Her yıl milyonlarca kişinin ziyaret ettiği Oktoberfest’e ev sahipliği yapan, Bavyera Eyaleti’nin başkenti Münih, geçmişle geleceği mükemmel şekilde harmanlıyor.
Bir ticaret ve teknoloji merkezi… Bir kültür sanat başkenti…
Aynı zamanda dünyanın en büyük festivalinin ev sahibi. Almanya’nın en büyük üçüncü şehri olan Münih’ten bahsediyoruz. Sokakları gotik mimarinin en güzel örneklerini sunan yapılarla dolu bu şehir, bir taraftan da dünyanın en büyük teknoloji şirketlerinin ofislerini barındırıyor. 12. yüzyılda bir kasaba olarak doğan Münih, 1918’e kadar Wittelsbach hanedanının krallarının şehri oldu. Şimdiyse gotik mimarisi, fütüristik yapıları, düzenli sokakları, son moda butik ve restoranları, kestane ağaçlarının gölgesindeki bira bahçeleri ile hem turistleri hem de buraya yerleşen herkesi kucaklıyor.
Münih’in hem tipik Alman kenti hem de bir dünya metropolü havası var. Bir yandan tarihi atmosferini mükemmel şekilde koruyup diğer yandan günümüzün yaşam biçimini sunabilen pek fazla yer yok. İşte bu yüzden Münih mutlaka görülmesi gereken bir şehir. Şehrin en renkli zamanı ise kuşkusuz, 6 milyona yakın biraseverin dünyanın dört bir yanından gelip, devasa çadırlarda toplandığı, devasa bardaklarda Bavyera’nın leziz biralarını içerek eğlendiği Oktoberfest dönemi. 184 yıldır Ekim ayında düzenlenen bu festival iki hafta sürüyor ve festival eğlenceleri Theresienwiese panayır alanından taşıp şehrin her yerine yayılıyor.
Elbette Münih’in sunduğu güzellikler yalnızca Oktoberfest ile sınırlı değil. 1158 yılından bu yana Münih’in en hareketli noktası olan Marienplatz için şehrin merkezi diyebiliriz. 19. yüzyıl Neo-Gotik mimarisinin tipik bir örneği olan Neues Rathaus bu meydanda yer alıyor. 85 metre yükseklikteki kulesine çıkarsanız muhteşem Münih manzarasını seyredebilirsiniz.

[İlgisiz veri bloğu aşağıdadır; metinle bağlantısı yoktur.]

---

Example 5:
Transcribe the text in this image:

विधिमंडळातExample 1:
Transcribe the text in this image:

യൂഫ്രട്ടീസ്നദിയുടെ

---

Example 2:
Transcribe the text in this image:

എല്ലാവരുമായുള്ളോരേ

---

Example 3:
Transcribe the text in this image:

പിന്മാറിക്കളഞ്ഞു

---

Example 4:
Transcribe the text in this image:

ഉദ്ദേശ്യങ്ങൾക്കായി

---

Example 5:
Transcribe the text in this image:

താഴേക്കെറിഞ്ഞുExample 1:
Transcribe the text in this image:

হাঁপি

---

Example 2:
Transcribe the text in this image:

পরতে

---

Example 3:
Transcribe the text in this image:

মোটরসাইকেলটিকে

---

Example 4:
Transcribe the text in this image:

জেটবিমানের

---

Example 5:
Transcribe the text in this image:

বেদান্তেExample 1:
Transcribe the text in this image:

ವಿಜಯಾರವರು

Yine aynı meydanda yer alan Eski Belediye Sarayı Altes Rathaus orijinal tasarımını 2. Dünya Savaşı’nda kaybetmiş olsa da 15. yüzyıl ruhunu hala taşıyor ve aynı zamanda Münih Oyuncak Müzesi‘ne ev sahipliği yapıyor. Münih’in en önemli ve en eski kilisesi olan St. Peter Kilisesi da Marienplatz’ta yer alıyor. Kilisenin tarihi 11. yüzyılın başlarına kadar uzansa da, mimarisi 17. yüzyılda Rönesans çizgilerine göre yeniden şekillendirilmiş. 17. yüzyılda Barok tarzda inşa edilen yazlık konut Nymphenburg Sarayı’nın bahçeleri de en az kendisi kadar güzel ve yürüyüş için çok ideal.

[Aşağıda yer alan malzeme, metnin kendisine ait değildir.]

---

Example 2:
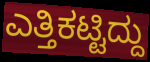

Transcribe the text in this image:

ಎತ್ತಿಕಟ್ಟಿದ್ದು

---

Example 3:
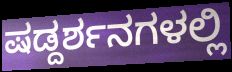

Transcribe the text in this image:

ಷಡ್ದರ್ಶನಗಳಲ್ಲಿ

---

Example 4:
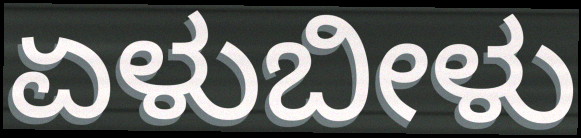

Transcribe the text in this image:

ಏಳುಬೀಳು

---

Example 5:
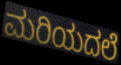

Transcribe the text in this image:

ಮರಿಯದಲೆ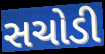
સચોડીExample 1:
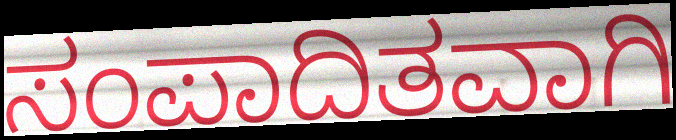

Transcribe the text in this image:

ಸಂಪಾದಿತವಾಗಿ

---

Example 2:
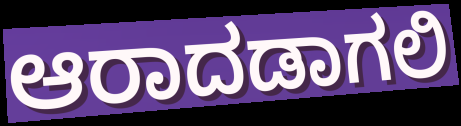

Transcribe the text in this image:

ಆರಾದಡಾಗಲಿ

Bahçe demişken, Avrupa’nın en büyük parklarından biri olan Englischer Garten, 1789 yılında açılmış. Şehrin gürültüsünden uzaklaşıp sakin bir yürüyüş yapabileceğiniz parkta Chinese Tower adında bir bira bahçesi, Monopteros adında bir tapınak ve Japanese Tea House adında bir de çay bahçesi yer alıyor. 1972’deki olimpiyatlar için inşaa edilen ve dönemin çizgilerini taşıyan Olympiapark da TV kulesi ve sunduğu açıkhava aktiviteleriyle görülmesi gereken yerlerden. Görkemli saraylara ilginiz varsa, Bavyera Krallığı‘nın 1918 yılına kadar kullandığı eski sarayı olan Munich Residenz’ın 10 avlusu ve yaklaşık 130 odasını rehberli turlarla gezmenizi öneririz.

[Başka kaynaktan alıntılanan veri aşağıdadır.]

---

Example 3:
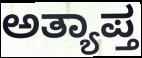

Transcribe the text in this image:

ಅತ್ಯಾಪ್ತ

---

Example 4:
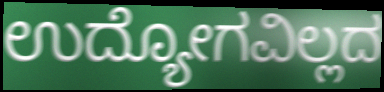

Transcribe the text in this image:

ಉದ್ಯೋಗವಿಲ್ಲದ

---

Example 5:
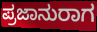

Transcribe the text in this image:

ಪ್ರಜಾನುರಾಗ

Münih’in tarihi yapıları kadar modern müzeleri de çok ilgi çekici. Dünyanın en geniş bilim ve teknoloji müzesi olarak bilinen Deutsches Museum, hem yetişkinlere hem de çocuklara hitap eden birçok bölüme sahip. Farklı bölümlerde toplam 100 binden fazla objenin sergilendiği müzede, 1886 yapımı bir otomobili görebilirsiniz. BMW Müzesi’nde ise markanın tarihçesi ile ilgili tüm detaylara ulaşabilir ve yıllar içinde geçirdiği teknolojik gelişimi inceleyebilirsiniz. Sanat konusunda da birçok şehirle yarışacak müzelere sahip Münih. Pinakothek der Moderne’de Maxx Beckmann ve Picasso gibi sanatçıların, Alte Pinakhotek’te Dürer’den Rubens’e; Brueghel’den Cranach’a kadar çok sayıda eski ustanın, Neue Pinakhotek’de ise Monet, Manet, Van Gogh gibi empresyonist sanatçıların ve aynı zamanda Alman ustalardan Max Liebermann ve Adolph Menzel’in eserlerini bulmak mümkün. Kısacası Münih’e ne zaman gittiğiniz önemli değil, ister gözünüzü karartıp milyonların arasına karışın ve Bavyera biralarının tadına varın, isterseniz köklü tarihinin içinde ultra modern bir yaşam biçimini barındıran bu şehri daha sakin bir zamanında gezin. İkisinin de size yaşatacağı keyif bambaşka olacak.